In microinjection the new DNA is introduced directly into the nucleus of the cell to be modified.
This technique involves making pores appear artificially in the membranes of the host cell so that the new DNA can enter the cell. The pores are created by exposing the cells to a weak electrical current. Amazingly, once a gene is inside a cell it will often find its way into the nucleus, because although a whole chromosome cannot escape through the nuclear pores, single genes can fit through.
This is another technique which relies on making artificial pores in the cell membrane to allow the new genes to go in. This method involves bathing the cells in a chemical solution which causes pores to appear in the cell membrane.
Here pores are created artificially using tiny laser beams to create holes in the membrane of the host cell before the new genes are introduced.
In this technique lasers are used to cut genes or larger chunks of chromosomes out of the DNA of one organism. They can also cut open the DNA of the recipient organism to make it easier for the new genes to be incorporated.

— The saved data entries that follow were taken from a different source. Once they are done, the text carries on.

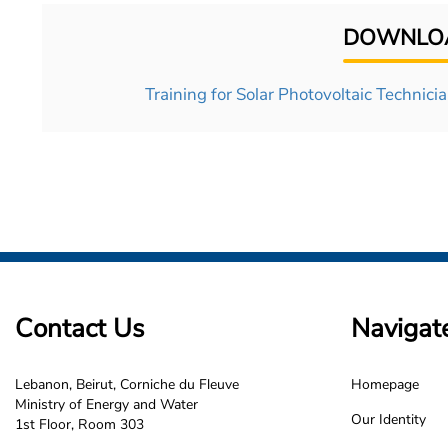
DOWNLOA
Training for Solar Photovoltaic Technician
Contact Us
Navigat
Lebanon, Beirut, Corniche du Fleuve
Homepage
LCEC
Ministry of Energy and Water
Our Identity
1st Floor, Room 303
Footer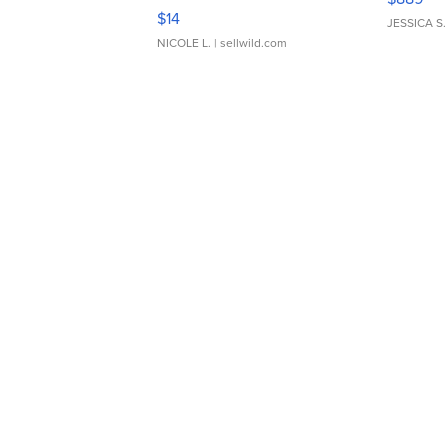
Moments TD4
$14
JESSICA S.
NICOLE L.
| sellwild.com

In yet another technique that sounds pure science fiction, scientists have found a way of firing new genes directly into the host cell. In one early model, tiny metal slivers, much smaller than a cell in size, were coated with the gene to be engineered into onion cells, chosen for their large size. The gene-coated metal slivers are then added to a cartridge which is loaded into a shotgun and fired. A metal plate with minute holes in it acted like a ballistic sieve, stopping the cartridge but allowing the slivers to pass through and into a solution of onion cells on the other side. Once in the cells, the genetic material is carried into the nucleus and is incorporated into the host genes, where as usual it directs protein synthesis. Gene guns are rather more sophisticated now but the principles are still the same. They are largely used for modifying plant genomes, but can be used for a range of other organisms too.
Gene guns fire new genes directly into the cells of the organism to be modified.
Nanoparticles have also been developed which can carry genes into cells. The nanoparticles are usually made of biodegradable polymers which can pass through extracellular and intracellular membranes, carrying the imported genes in to the cell DNA. They can also be used to genetically modify the DNA in mitochondria and chloroplasts.